1. In a zone contiguous to its territorial sea, described as the contiguous zone, the coastal State
may exercise the control necessary to:

(a) prevent infringement of its customs, fiscal, immigration or sanitary laws and regulations
within its territory or territorial sea;

(b) punish infringement of the above laws and regulations committed within its territory or
territorial sea.

2. The contiguous zone may not extend beyond 24 nautical miles from the baselines from which
the breadth of the territorial sea is measured.

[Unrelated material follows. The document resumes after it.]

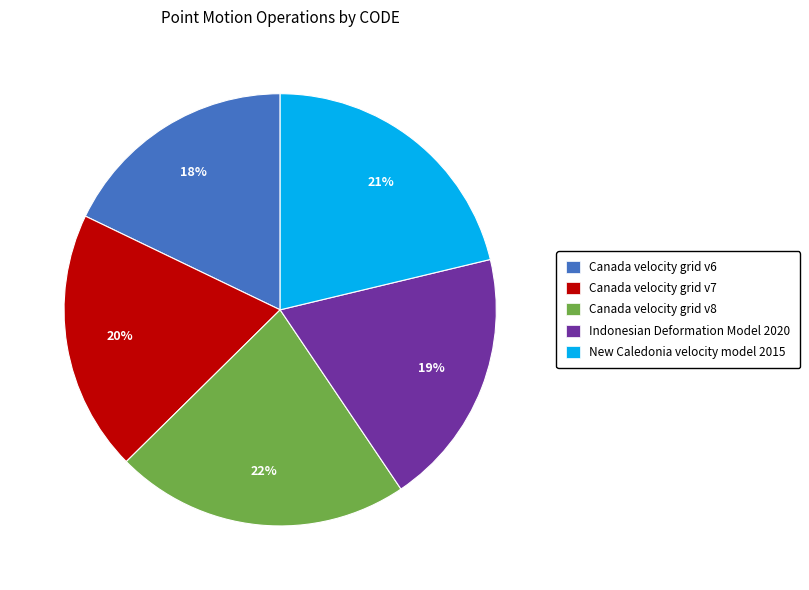

Approximately how many times larger is the value at Indonesian Deformation Model 2020 compared to Canada velocity grid v8?

0.9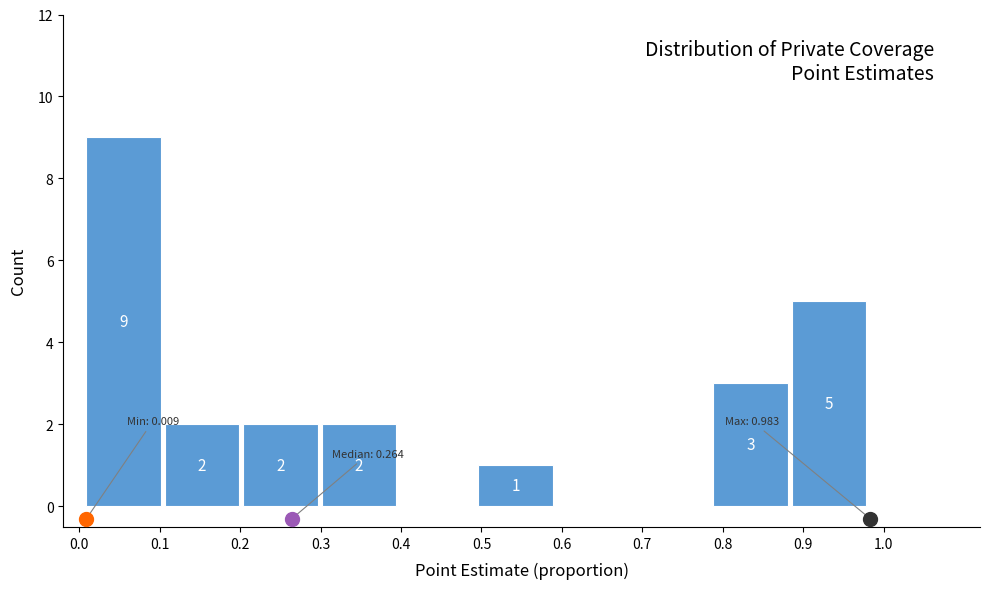

Which range on the x-axis has the tallest bar?

0.01 to 0.11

27. Indonesia is the world’s largest Muslim state. It asserts that, in retaliation for the
massacre that happened in the mosque in Christchurch, New Zealand, Indonesia can
validly ban ships bearing the Australian flag from innocent passage in its territorial
waters.

False.

Under Article 17 of the UNCLOS, ships of all States, whether coastal or land-locked,
enjoy the right of innocent passage through the territorial sea. Article 19 (1) of the Convention
provides that passage is innocent so long as it is not prejudicial to the peace, good order or
security of the coastal State. Article 19(2) provides the activities in which passage of a foreign
ship shall be considered to be prejudicial to the peace, good order or security of the coastal
State.

Indonesia failed to indicate any of the activities enumerated in Article 19(2) of the
Convention committed by the ships bearing Australian flags. Thus, Indonesia cannot validly ban
said innocent passage in its territorial waters.